화학공학소재연구정보센터
Journal of Physical Chemistry B, Vol.122, No.49, 11731-11742, 2018
Temperature-Dependent Nuclear Spin Relaxation Due to Paramagnetic Dopants Below 30 K: Relevance to DNP-Enhanced Magnetic Resonance Imaging
Dynamic nuclear polarization (DNP) can increase nuclear magnetic resonance (NMR) signal strengths by factors of 100 or more at low temperatures. In magnetic resonance imaging (MRI), signal enhancements from DNP potentially lead to enhancements in image resolution. However, the paramagnetic dopants required for DNP also reduce nuclear spin relaxation times, producing signal losses that may cancel the signal enhancements from DNP. Here we investigate the dependence of H-1 NMR relaxation times, including T-1 rho and T-nu, under conditions of Lee-Goldburg H-1-H-1 decoupling and pulsed spin locking, on temperature and dopant concentration in frozen solutions that contain the trinitroxide compound DOTOPA. We find that relaxation times become longer at temperatures below 10 K, where DOTOPA electron spins become strongly polarized at equilibrium in a 9.39 T magnetic field.
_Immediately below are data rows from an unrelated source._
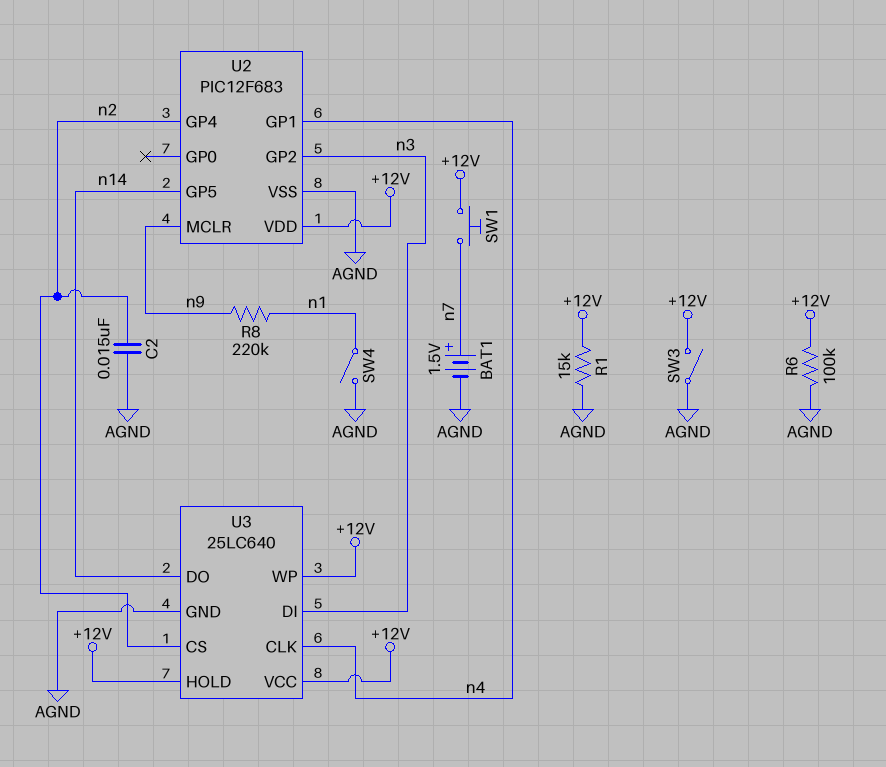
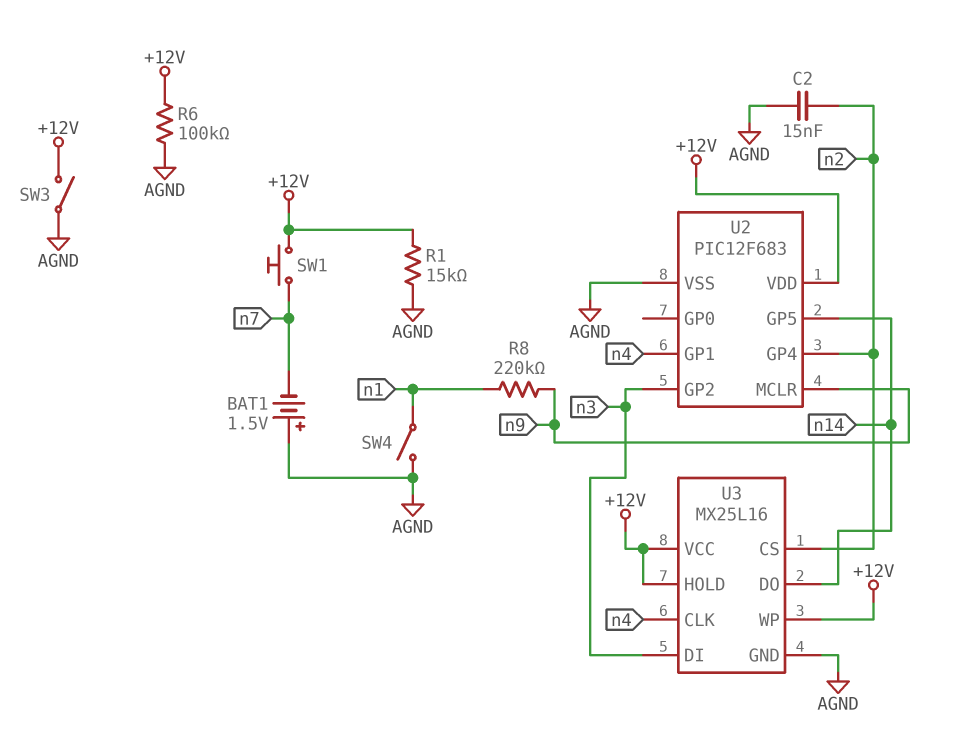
BAT1: 1.5V (plus n7, minus AGND) -> 1.5V (plus AGND, minus n7)
U3: 25LC640 -> MX25L16

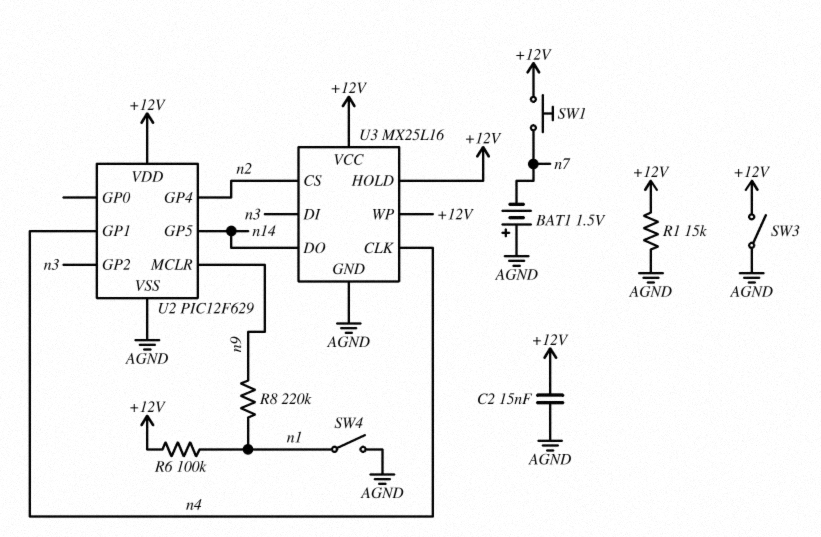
C2: 15nF (AGND, n2) -> 15nF (+12V, AGND)
R6: 100k (+12V, AGND) -> 100k (+12V, n1)
U2: PIC12F683 -> PIC12F629

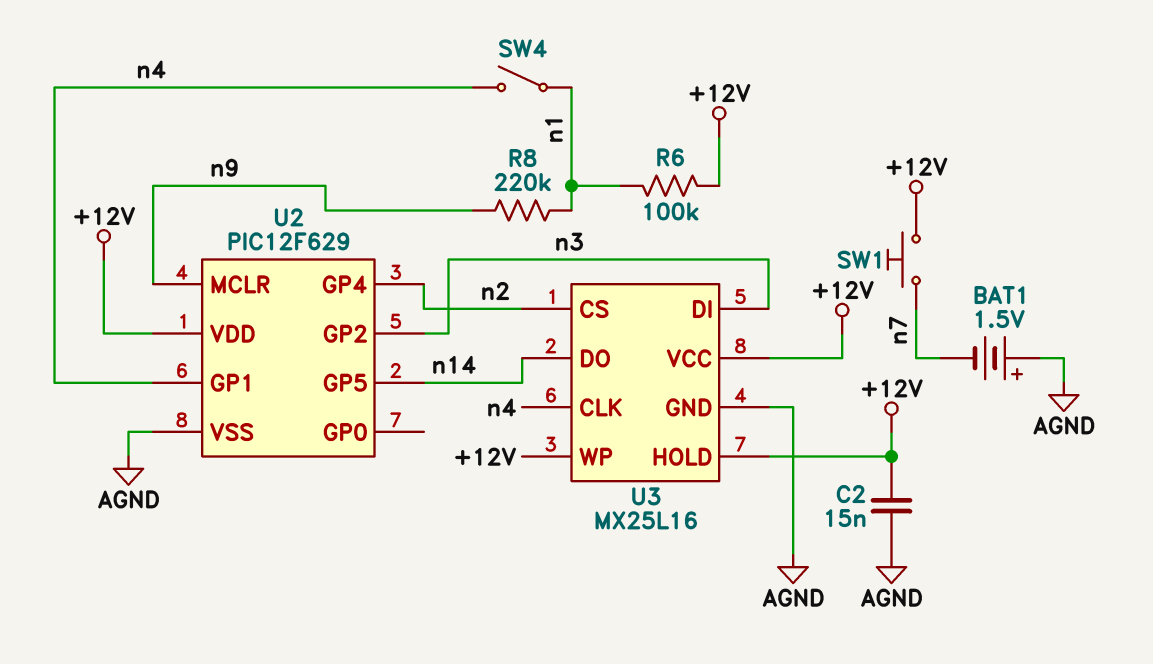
R1: 15k (+12V, AGND) -> none
SW3: switch (+12V, AGND) -> none
SW4: switch (AGND, n1) -> switch (n1, n4)

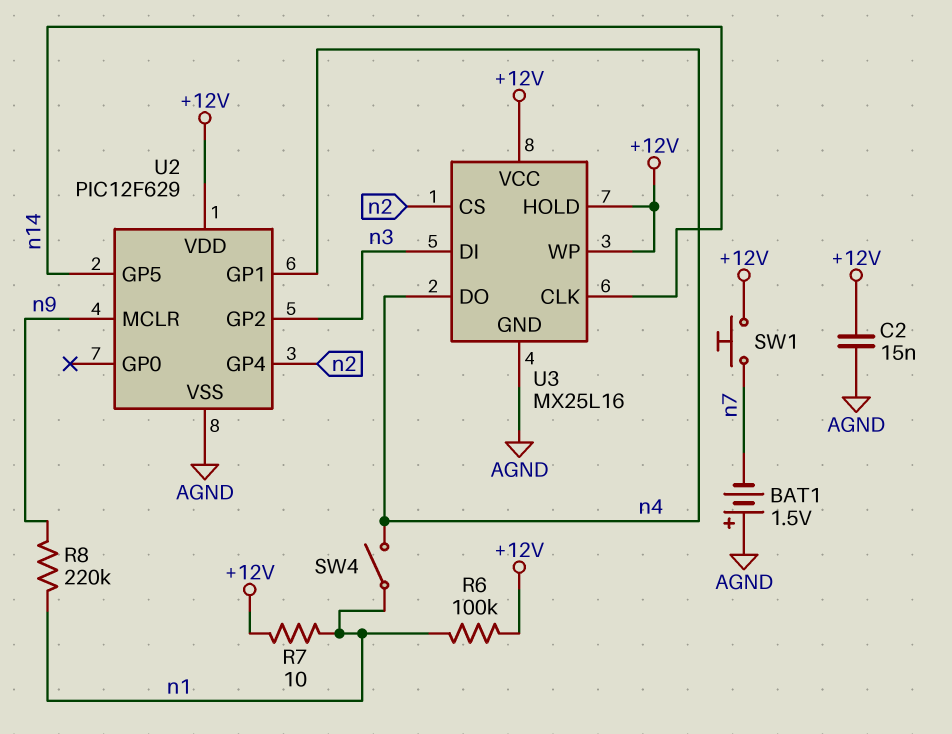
R7: none -> 10 (+12V, n1)
U3 pin CLK: n4 -> n14
U3 pin DO: n14 -> n4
We show that the dependences of relaxation times on temperature and DOTOPA concentration can be reproduced qualitatively (although not quantitatively) by detailed simulations of magnetic field fluctuations due to flip-flop transitions in a system of dipole-coupled electron spin magnetic moments. These results have implications for ongoing attempts to reach submicron resolution in inductively detected MRI at very low temperatures.